Provided records: Begin

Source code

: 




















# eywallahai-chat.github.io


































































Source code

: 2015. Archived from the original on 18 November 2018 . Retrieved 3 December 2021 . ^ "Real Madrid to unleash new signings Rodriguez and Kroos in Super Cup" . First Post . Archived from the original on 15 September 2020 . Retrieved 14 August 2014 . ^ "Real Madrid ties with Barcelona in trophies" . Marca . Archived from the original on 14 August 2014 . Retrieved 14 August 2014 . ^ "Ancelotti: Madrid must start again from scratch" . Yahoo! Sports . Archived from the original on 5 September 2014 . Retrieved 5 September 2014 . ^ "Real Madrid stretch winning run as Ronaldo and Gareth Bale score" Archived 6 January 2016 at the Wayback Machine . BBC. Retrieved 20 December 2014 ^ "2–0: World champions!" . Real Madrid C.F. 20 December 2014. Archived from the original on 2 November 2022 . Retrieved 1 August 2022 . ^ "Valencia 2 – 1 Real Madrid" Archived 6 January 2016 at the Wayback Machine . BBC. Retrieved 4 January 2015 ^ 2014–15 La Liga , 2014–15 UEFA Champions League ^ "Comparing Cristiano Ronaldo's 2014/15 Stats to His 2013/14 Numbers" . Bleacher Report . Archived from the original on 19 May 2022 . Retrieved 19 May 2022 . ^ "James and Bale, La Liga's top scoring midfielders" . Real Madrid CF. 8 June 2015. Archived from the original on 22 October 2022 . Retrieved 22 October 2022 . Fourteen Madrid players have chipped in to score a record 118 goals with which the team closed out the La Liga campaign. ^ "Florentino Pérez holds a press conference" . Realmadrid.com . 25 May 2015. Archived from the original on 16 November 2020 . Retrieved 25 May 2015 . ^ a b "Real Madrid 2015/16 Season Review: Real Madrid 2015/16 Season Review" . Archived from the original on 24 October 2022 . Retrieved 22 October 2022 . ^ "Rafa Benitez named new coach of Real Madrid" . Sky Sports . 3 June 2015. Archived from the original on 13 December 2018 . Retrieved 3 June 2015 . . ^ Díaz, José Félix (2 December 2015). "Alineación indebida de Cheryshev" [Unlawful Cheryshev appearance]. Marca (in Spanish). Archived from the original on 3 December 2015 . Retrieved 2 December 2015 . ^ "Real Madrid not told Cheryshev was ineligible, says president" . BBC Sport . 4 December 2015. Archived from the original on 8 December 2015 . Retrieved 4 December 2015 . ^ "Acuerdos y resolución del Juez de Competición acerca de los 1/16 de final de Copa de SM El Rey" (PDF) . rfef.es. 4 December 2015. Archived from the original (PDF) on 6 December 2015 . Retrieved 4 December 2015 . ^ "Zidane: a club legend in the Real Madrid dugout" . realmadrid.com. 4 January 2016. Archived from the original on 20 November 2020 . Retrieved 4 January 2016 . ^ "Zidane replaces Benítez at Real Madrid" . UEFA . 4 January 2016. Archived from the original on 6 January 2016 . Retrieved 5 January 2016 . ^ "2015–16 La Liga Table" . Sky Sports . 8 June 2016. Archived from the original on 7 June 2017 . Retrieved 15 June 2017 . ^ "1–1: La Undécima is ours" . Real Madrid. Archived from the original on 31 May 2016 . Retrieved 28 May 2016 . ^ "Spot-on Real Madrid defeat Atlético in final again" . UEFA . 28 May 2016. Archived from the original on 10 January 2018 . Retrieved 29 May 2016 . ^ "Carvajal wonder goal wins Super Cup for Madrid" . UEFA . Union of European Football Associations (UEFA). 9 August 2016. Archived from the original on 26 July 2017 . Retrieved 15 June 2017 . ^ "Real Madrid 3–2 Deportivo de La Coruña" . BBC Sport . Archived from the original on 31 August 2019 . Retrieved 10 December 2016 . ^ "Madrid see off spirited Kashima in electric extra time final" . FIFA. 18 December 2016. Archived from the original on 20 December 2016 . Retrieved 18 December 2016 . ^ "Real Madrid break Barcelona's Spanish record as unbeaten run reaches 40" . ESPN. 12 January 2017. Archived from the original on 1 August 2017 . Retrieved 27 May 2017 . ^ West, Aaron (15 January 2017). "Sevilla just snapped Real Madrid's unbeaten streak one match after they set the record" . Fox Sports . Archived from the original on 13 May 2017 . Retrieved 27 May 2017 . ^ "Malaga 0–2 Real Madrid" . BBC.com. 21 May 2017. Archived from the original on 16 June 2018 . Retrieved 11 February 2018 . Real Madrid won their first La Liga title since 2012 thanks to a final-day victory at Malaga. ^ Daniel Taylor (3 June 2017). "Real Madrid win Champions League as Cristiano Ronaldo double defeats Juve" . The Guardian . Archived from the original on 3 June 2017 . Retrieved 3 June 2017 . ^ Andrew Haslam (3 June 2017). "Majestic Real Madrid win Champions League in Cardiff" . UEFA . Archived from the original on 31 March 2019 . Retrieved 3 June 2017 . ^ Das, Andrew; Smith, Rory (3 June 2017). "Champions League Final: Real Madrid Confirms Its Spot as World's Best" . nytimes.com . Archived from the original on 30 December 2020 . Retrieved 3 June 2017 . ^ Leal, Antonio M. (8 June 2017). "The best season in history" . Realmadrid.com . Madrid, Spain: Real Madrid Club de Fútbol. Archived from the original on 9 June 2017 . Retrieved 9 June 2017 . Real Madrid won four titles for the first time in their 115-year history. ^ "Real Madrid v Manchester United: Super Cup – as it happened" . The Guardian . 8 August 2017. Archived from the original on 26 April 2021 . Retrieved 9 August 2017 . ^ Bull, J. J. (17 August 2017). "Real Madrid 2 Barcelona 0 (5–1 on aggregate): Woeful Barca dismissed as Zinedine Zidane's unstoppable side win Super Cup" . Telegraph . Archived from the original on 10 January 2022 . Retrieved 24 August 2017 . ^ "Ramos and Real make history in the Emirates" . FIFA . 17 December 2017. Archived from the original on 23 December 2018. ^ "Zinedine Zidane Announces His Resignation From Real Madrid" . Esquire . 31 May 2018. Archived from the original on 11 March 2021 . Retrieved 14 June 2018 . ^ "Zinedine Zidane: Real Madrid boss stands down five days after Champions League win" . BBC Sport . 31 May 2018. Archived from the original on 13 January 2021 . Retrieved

Provided records: End

__Task to complete__
Please output the complete set of records above without any alteration.

__Solution for this exercise__
Source code

: 




















# eywallahai-chat.github.io


































































Source code

: 2015. Archived from the original on 18 November 2018 . Retrieved 3 December 2021 . ^ "Real Madrid to unleash new signings Rodriguez and Kroos in Super Cup" . First Post . Archived from the original on 15 September 2020 . Retrieved 14 August 2014 . ^ "Real Madrid ties with Barcelona in trophies" . Marca . Archived from the original on 14 August 2014 . Retrieved 14 August 2014 . ^ "Ancelotti: Madrid must start again from scratch" . Yahoo! Sports . Archived from the original on 5 September 2014 . Retrieved 5 September 2014 . ^ "Real Madrid stretch winning run as Ronaldo and Gareth Bale score" Archived 6 January 2016 at the Wayback Machine . BBC. Retrieved 20 December 2014 ^ "2–0: World champions!" . Real Madrid C.F. 20 December 2014. Archived from the original on 2 November 2022 . Retrieved 1 August 2022 . ^ "Valencia 2 – 1 Real Madrid" Archived 6 January 2016 at the Wayback Machine . BBC. Retrieved 4 January 2015 ^ 2014–15 La Liga , 2014–15 UEFA Champions League ^ "Comparing Cristiano Ronaldo's 2014/15 Stats to His 2013/14 Numbers" . Bleacher Report . Archived from the original on 19 May 2022 . Retrieved 19 May 2022 . ^ "James and Bale, La Liga's top scoring midfielders" . Real Madrid CF. 8 June 2015. Archived from the original on 22 October 2022 . Retrieved 22 October 2022 . Fourteen Madrid players have chipped in to score a record 118 goals with which the team closed out the La Liga campaign. ^ "Florentino Pérez holds a press conference" . Realmadrid.com . 25 May 2015. Archived from the original on 16 November 2020 . Retrieved 25 May 2015 . ^ a b "Real Madrid 2015/16 Season Review: Real Madrid 2015/16 Season Review" . Archived from the original on 24 October 2022 . Retrieved 22 October 2022 . ^ "Rafa Benitez named new coach of Real Madrid" . Sky Sports . 3 June 2015. Archived from the original on 13 December 2018 . Retrieved 3 June 2015 . . ^ Díaz, José Félix (2 December 2015). "Alineación indebida de Cheryshev" [Unlawful Cheryshev appearance]. Marca (in Spanish). Archived from the original on 3 December 2015 . Retrieved 2 December 2015 . ^ "Real Madrid not told Cheryshev was ineligible, says president" . BBC Sport . 4 December 2015. Archived from the original on 8 December 2015 . Retrieved 4 December 2015 . ^ "Acuerdos y resolución del Juez de Competición acerca de los 1/16 de final de Copa de SM El Rey" (PDF) . rfef.es. 4 December 2015. Archived from the original (PDF) on 6 December 2015 . Retrieved 4 December 2015 . ^ "Zidane: a club legend in the Real Madrid dugout" . realmadrid.com. 4 January 2016. Archived from the original on 20 November 2020 . Retrieved 4 January 2016 . ^ "Zidane replaces Benítez at Real Madrid" . UEFA . 4 January 2016. Archived from the original on 6 January 2016 . Retrieved 5 January 2016 . ^ "2015–16 La Liga Table" . Sky Sports . 8 June 2016. Archived from the original on 7 June 2017 . Retrieved 15 June 2017 . ^ "1–1: La Undécima is ours" . Real Madrid. Archived from the original on 31 May 2016 . Retrieved 28 May 2016 . ^ "Spot-on Real Madrid defeat Atlético in final again" . UEFA . 28 May 2016. Archived from the original on 10 January 2018 . Retrieved 29 May 2016 . ^ "Carvajal wonder goal wins Super Cup for Madrid" . UEFA . Union of European Football Associations (UEFA). 9 August 2016. Archived from the original on 26 July 2017 . Retrieved 15 June 2017 . ^ "Real Madrid 3–2 Deportivo de La Coruña" . BBC Sport . Archived from the original on 31 August 2019 . Retrieved 10 December 2016 . ^ "Madrid see off spirited Kashima in electric extra time final" . FIFA. 18 December 2016. Archived from the original on 20 December 2016 . Retrieved 18 December 2016 . ^ "Real Madrid break Barcelona's Spanish record as unbeaten run reaches 40" . ESPN. 12 January 2017. Archived from the original on 1 August 2017 . Retrieved 27 May 2017 . ^ West, Aaron (15 January 2017). "Sevilla just snapped Real Madrid's unbeaten streak one match after they set the record" . Fox Sports . Archived from the original on 13 May 2017 . Retrieved 27 May 2017 . ^ "Malaga 0–2 Real Madrid" . BBC.com. 21 May 2017. Archived from the original on 16 June 2018 . Retrieved 11 February 2018 . Real Madrid won their first La Liga title since 2012 thanks to a final-day victory at Malaga. ^ Daniel Taylor (3 June 2017). "Real Madrid win Champions League as Cristiano Ronaldo double defeats Juve" . The Guardian . Archived from the original on 3 June 2017 . Retrieved 3 June 2017 . ^ Andrew Haslam (3 June 2017). "Majestic Real Madrid win Champions League in Cardiff" . UEFA . Archived from the original on 31 March 2019 . Retrieved 3 June 2017 . ^ Das, Andrew; Smith, Rory (3 June 2017). "Champions League Final: Real Madrid Confirms Its Spot as World's Best" . nytimes.com . Archived from the original on 30 December 2020 . Retrieved 3 June 2017 . ^ Leal, Antonio M. (8 June 2017). "The best season in history" . Realmadrid.com . Madrid, Spain: Real Madrid Club de Fútbol. Archived from the original on 9 June 2017 . Retrieved 9 June 2017 . Real Madrid won four titles for the first time in their 115-year history. ^ "Real Madrid v Manchester United: Super Cup – as it happened" . The Guardian . 8 August 2017. Archived from the original on 26 April 2021 . Retrieved 9 August 2017 . ^ Bull, J. J. (17 August 2017). "Real Madrid 2 Barcelona 0 (5–1 on aggregate): Woeful Barca dismissed as Zinedine Zidane's unstoppable side win Super Cup" . Telegraph . Archived from the original on 10 January 2022 . Retrieved 24 August 2017 . ^ "Ramos and Real make history in the Emirates" . FIFA . 17 December 2017. Archived from the original on 23 December 2018. ^ "Zinedine Zidane Announces His Resignation From Real Madrid" . Esquire . 31 May 2018. Archived from the original on 11 March 2021 . Retrieved 14 June 2018 . ^ "Zinedine Zidane: Real Madrid boss stands down five days after Champions League win" . BBC Sport . 31 May 2018. Archived from the original on 13 January 2021 . Retrieved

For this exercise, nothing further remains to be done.